## What is expected:
Please reproduce every record exactly as written, leaving out the pictures.

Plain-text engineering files
........

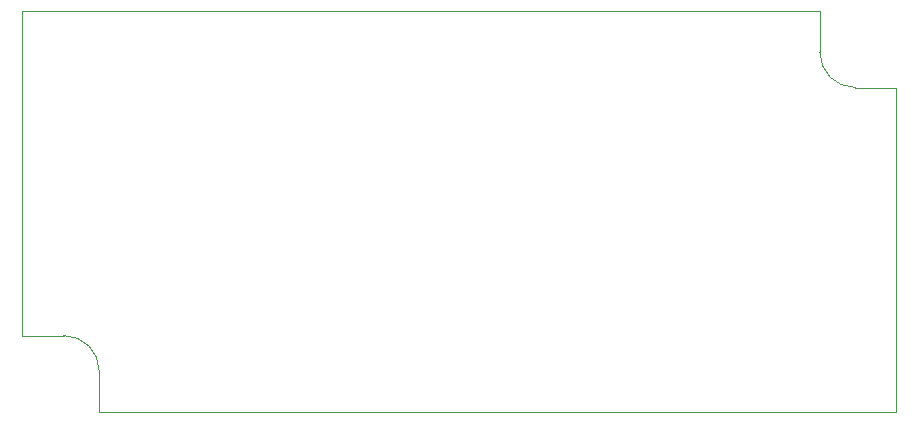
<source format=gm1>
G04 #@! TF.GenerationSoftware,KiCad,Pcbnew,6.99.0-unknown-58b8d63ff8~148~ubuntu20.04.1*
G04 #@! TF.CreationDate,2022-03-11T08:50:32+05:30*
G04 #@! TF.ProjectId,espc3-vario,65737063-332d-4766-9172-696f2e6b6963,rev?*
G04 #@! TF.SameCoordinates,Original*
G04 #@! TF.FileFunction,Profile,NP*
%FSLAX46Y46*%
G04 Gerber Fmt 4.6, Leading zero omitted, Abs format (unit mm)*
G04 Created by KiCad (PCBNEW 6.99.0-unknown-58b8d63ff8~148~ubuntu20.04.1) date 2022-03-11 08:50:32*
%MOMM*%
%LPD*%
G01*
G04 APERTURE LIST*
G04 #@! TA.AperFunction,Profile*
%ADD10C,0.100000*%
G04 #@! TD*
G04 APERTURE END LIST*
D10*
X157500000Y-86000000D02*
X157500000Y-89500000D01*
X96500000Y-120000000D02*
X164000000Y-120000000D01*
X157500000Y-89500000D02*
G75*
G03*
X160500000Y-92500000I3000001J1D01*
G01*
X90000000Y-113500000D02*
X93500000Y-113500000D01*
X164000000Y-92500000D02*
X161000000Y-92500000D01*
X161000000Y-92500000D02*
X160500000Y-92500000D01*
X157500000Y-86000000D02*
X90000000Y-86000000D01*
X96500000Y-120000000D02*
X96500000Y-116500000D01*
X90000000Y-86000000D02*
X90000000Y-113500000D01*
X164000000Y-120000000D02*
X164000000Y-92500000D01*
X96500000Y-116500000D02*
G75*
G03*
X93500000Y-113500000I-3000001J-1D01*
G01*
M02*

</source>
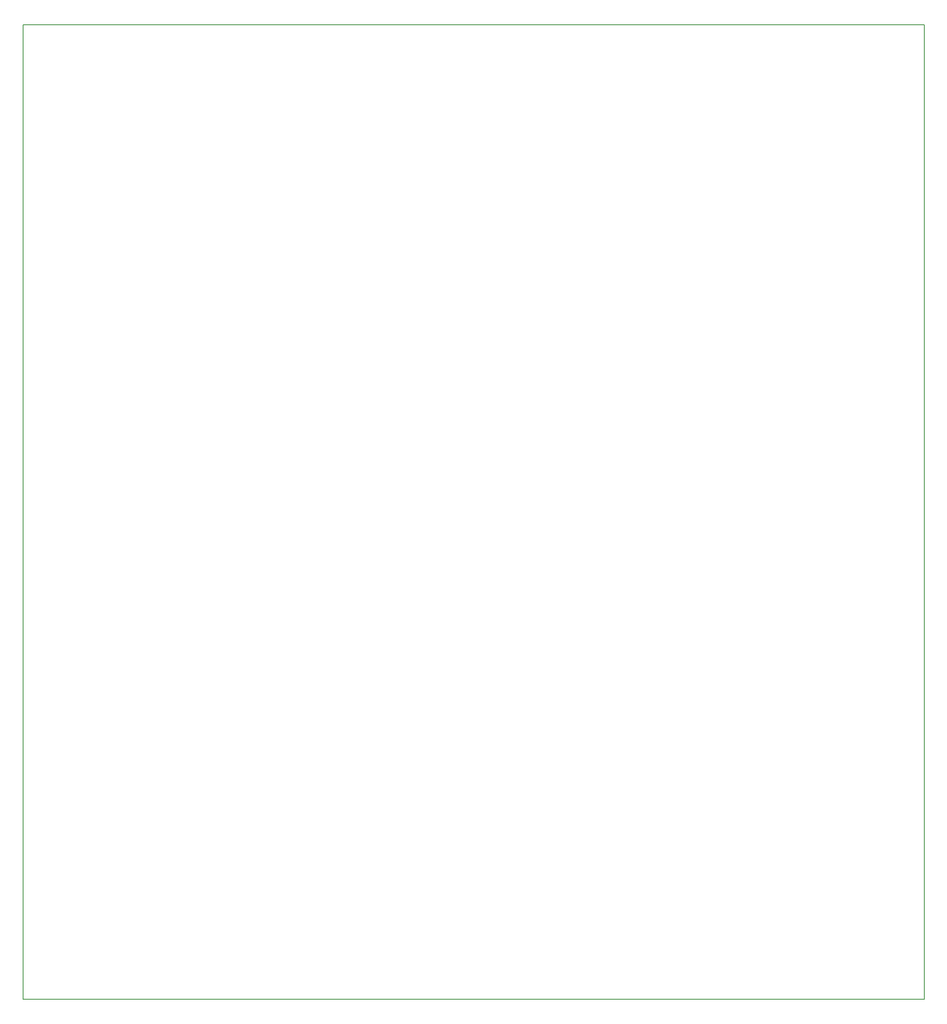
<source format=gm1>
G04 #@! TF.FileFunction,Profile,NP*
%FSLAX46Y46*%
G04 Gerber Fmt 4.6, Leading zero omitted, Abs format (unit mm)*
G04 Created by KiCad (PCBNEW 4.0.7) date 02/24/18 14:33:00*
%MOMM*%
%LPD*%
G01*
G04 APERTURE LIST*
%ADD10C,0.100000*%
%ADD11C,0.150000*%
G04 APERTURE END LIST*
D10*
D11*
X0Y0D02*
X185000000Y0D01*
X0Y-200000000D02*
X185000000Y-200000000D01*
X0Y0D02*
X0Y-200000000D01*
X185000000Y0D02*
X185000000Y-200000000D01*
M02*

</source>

........

## Output below:
<source format=gm1>
G04 #@! TF.GenerationSoftware,KiCad,Pcbnew,6.99.0-unknown-58b8d63ff8~148~ubuntu20.04.1*
G04 #@! TF.CreationDate,2022-03-11T08:50:32+05:30*
G04 #@! TF.ProjectId,espc3-vario,65737063-332d-4766-9172-696f2e6b6963,rev?*
G04 #@! TF.SameCoordinates,Original*
G04 #@! TF.FileFunction,Profile,NP*
%FSLAX46Y46*%
G04 Gerber Fmt 4.6, Leading zero omitted, Abs format (unit mm)*
G04 Created by KiCad (PCBNEW 6.99.0-unknown-58b8d63ff8~148~ubuntu20.04.1) date 2022-03-11 08:50:32*
%MOMM*%
%LPD*%
G01*
G04 APERTURE LIST*
G04 #@! TA.AperFunction,Profile*
%ADD10C,0.100000*%
G04 #@! TD*
G04 APERTURE END LIST*
D10*
X157500000Y-86000000D02*
X157500000Y-89500000D01*
X96500000Y-120000000D02*
X164000000Y-120000000D01*
X157500000Y-89500000D02*
G75*
G03*
X160500000Y-92500000I3000001J1D01*
G01*
X90000000Y-113500000D02*
X93500000Y-113500000D01*
X164000000Y-92500000D02*
X161000000Y-92500000D01*
X161000000Y-92500000D02*
X160500000Y-92500000D01*
X157500000Y-86000000D02*
X90000000Y-86000000D01*
X96500000Y-120000000D02*
X96500000Y-116500000D01*
X90000000Y-86000000D02*
X90000000Y-113500000D01*
X164000000Y-120000000D02*
X164000000Y-92500000D01*
X96500000Y-116500000D02*
G75*
G03*
X93500000Y-113500000I-3000001J-1D01*
G01*
M02*

</source>
<source format=gm1>
G04 #@! TF.FileFunction,Profile,NP*
%FSLAX46Y46*%
G04 Gerber Fmt 4.6, Leading zero omitted, Abs format (unit mm)*
G04 Created by KiCad (PCBNEW 4.0.7) date 02/24/18 14:33:00*
%MOMM*%
%LPD*%
G01*
G04 APERTURE LIST*
%ADD10C,0.100000*%
%ADD11C,0.150000*%
G04 APERTURE END LIST*
D10*
D11*
X0Y0D02*
X185000000Y0D01*
X0Y-200000000D02*
X185000000Y-200000000D01*
X0Y0D02*
X0Y-200000000D01*
X185000000Y0D02*
X185000000Y-200000000D01*
M02*

</source>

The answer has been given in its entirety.